I was a junior in high school, elected as a student member of our district’s school board in Rock Island, Illinois. At my very first meeting, I was faced with a disturbing agenda item: budget cuts. Our economy was in the tank, revenues were down and the school board had no choice but to cut sports, music, arts programs, and lay-off teachers.
All of these options seemed unacceptable: Cutting sports, music or the arts? No thanks. Firing our teachers? That one really shook me. The faculty at Rock Island High School defined the community at Rocky. I couldn’t imagine a worse decision than firing teachers.

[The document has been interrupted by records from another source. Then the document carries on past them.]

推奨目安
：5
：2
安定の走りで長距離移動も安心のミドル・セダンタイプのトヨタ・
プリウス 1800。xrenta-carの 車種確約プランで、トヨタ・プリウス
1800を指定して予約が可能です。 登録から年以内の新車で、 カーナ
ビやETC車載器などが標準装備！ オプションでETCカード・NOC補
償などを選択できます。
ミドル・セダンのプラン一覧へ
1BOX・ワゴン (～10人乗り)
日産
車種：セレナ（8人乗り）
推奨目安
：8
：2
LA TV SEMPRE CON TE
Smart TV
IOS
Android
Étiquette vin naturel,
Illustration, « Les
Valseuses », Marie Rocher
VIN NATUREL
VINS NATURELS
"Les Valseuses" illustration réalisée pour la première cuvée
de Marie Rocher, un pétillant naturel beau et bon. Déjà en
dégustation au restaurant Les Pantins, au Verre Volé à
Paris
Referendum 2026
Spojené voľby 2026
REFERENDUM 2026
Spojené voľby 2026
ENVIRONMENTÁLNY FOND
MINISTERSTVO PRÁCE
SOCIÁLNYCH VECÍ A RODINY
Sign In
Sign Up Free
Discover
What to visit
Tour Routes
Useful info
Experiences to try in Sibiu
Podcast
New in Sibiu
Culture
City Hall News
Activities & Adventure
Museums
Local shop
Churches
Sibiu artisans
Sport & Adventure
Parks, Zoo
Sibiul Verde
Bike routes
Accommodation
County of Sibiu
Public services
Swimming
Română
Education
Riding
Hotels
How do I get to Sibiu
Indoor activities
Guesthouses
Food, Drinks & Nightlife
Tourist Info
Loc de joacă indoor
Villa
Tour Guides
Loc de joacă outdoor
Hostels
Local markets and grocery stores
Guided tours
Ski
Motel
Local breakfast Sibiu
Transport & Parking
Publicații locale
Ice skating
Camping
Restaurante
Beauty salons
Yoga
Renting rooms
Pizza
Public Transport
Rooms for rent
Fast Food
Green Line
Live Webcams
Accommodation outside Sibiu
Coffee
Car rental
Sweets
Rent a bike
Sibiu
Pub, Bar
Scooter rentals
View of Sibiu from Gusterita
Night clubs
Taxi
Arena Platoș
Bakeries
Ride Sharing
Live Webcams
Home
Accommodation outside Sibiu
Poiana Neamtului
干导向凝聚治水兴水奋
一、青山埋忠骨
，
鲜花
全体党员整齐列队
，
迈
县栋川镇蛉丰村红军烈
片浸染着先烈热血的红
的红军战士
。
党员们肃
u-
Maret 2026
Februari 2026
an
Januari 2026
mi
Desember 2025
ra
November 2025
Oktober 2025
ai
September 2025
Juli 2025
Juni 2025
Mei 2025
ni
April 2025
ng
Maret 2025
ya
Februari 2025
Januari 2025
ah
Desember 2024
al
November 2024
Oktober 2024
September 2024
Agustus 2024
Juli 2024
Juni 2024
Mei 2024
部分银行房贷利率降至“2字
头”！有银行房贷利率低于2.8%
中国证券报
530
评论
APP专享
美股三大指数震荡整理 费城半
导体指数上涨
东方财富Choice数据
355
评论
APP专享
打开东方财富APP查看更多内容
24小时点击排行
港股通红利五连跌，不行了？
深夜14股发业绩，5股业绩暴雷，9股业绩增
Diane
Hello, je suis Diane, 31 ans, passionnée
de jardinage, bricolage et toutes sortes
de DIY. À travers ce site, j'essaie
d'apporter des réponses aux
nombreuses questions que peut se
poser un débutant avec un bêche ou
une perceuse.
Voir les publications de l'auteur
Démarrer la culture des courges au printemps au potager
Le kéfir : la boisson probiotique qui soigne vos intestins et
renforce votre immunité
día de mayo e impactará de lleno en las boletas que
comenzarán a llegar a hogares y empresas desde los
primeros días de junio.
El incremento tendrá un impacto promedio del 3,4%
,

So, I proposed the only option that made sense to me: raise money. I figured if we increased local property taxes, we’d be able to make up our shortfalls. It worked. We put “Save Our Schools” on the ballot in November as a referendum to give the power back to the community. Most said it was a long shot, and some even snickered at the proposition. But after weeks of organizing students, going door-to-door and canvassing, the referendum passed. We saved art, music, sports, and most importantly, hundreds of teachers’ jobs.

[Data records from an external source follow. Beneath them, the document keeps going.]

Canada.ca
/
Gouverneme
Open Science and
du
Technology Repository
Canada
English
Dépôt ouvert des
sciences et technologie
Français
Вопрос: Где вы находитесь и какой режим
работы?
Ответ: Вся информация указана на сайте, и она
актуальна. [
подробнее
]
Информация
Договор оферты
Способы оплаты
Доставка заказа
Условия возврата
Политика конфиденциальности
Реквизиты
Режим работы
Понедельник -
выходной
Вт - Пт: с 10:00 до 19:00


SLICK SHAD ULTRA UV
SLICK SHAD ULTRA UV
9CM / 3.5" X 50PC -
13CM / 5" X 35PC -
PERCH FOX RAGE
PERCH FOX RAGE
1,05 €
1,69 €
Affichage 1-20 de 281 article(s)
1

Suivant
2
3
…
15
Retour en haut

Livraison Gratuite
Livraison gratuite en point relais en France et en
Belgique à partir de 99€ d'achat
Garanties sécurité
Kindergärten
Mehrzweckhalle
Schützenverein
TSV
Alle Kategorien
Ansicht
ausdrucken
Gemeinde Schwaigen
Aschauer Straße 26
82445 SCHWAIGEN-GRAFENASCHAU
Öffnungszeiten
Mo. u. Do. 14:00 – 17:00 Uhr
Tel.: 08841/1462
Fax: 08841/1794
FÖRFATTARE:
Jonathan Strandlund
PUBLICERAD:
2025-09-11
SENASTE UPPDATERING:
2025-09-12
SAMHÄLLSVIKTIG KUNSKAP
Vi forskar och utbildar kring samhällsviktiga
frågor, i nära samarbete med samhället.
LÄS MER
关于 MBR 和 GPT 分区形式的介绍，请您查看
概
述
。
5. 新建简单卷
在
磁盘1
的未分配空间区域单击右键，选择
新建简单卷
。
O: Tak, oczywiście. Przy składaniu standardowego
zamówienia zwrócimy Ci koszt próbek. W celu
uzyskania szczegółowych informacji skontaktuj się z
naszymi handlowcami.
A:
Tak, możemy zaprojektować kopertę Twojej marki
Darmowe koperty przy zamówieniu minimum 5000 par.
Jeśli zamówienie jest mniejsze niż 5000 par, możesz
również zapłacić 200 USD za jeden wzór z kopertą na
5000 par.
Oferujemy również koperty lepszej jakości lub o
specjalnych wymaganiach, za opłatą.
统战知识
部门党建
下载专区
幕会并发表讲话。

Staring into the teary eyes of a young teacher whose job we’d saved, I’ll never forget what she told me. “My mother was a teacher here, and so was my grandmother. I don’t know what I would have done if I couldn’t teach at Rocky. “she said,” You saved my career. Thank you.” As she hugged me tightly, a feeling of change swept through me. I understood for the first time a fundamental truth that I’ve lived by ever since: I can make a difference, and I should.

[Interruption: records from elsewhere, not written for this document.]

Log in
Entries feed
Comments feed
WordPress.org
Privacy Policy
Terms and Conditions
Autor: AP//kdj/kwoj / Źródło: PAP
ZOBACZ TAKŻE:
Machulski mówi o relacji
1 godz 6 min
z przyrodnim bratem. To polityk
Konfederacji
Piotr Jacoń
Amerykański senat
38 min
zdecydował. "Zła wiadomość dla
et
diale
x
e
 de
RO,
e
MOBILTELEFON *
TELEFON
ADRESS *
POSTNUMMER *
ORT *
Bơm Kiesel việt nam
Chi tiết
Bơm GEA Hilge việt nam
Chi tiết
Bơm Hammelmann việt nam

Only later did I realize that my decision to get involved and speak up marked my first foray into activism, and in doing so I was unwittingly participating in a family history that stretched back for generations.
Many years after that first campaign victory and my becoming a professional political consultant, I learned about my grandfather, Joseph Rakow—a revolutionary exiled to Siberia at the age of only fifteen during the last legs of Imperial Russia. After ten bitter years in exile, separated from his home and family, Joseph immigrated to Chicago and worked in the very conditions that spurred Upton Sinclair to write The Jungle. My grandfather, whom I never met, dedicated his life to union organizing as a means to enfranchise the working poor. When I discovered his memoir in an attic and had it translated, my heart lit up. I was inspired by his unwavering commitment to justice and equality. I realized I wasn’t alone, but stood as part of a long lineage.
If you’re a young person today, you live in one of the best times to be an activist. According to Jessica Taft, a leading scholar on youth activism and an associate professor of Latino Studies at the University of California Santa Cruz, for every name that makes the headlines— Greta, Malala, Amariyanna, the Parkland students— there are thousands more young people making a difference in their own communities all across the globe. “Adults,” she says, “make a lot of assumptions about children and what they’re capable of, and those assumptions are often quite false.” In other words, the world you see around you isn’t the only possible world. An activist’s job is to recognize that change is possible if they organize, work, and vote.
One of the best ways to begin your activism career is to get smart on an issue or two—social justice, criminal law reform, climate change—and to vote (if you are old enough) for candidates who embody your values. We’re fortunate to live in a representative democracy, but too often we take our ability to vote for granted. That has to change. Apart from the elected positions like the Presidency or the U.S. Congress, we also all have an opportunity to vote for positions that many of us overlook—local city council or school board. Rather than leaving the bubbles by their names blank, research them and develop a sense of how their governance might affect your community and the issues you care about. Activism doesn’t have to be global. In fact, some of the most meaningful changes are the ones that happen right in your community.
Second, it’s important to figure out your story and identify what motivates you. Whenever I work with a political candidate running for office, I don’t just slap a campaign slogan on their forehead, I help them identify a narrative and message that will define them on the campaign trail. A good way to develop your story is to recall a time when you knew something was wrong: maybe you witnessed racism or saw someone bullied. Find your moral instinct and let it develop into the kind of activism you stand by—maybe it is social justice or an anti-bullying campaign. Doing so is a great way to ensure you are guided by your values.
Finally, activism is really a way to give back to your community. There’s an ancient Jewish proverb by Hillel the Elder that goes like this: “If I am only for myself, who am I?” Scholars have discussed this for years, but one answer is clear: no one is truly for themselves. We all exist through our community bonds and ties, and we become who we are from our experiences. We owe it to each other to recognize injustices and ruptures in those communities and to fight for a future where we can all someday turn to each and say, Thank you.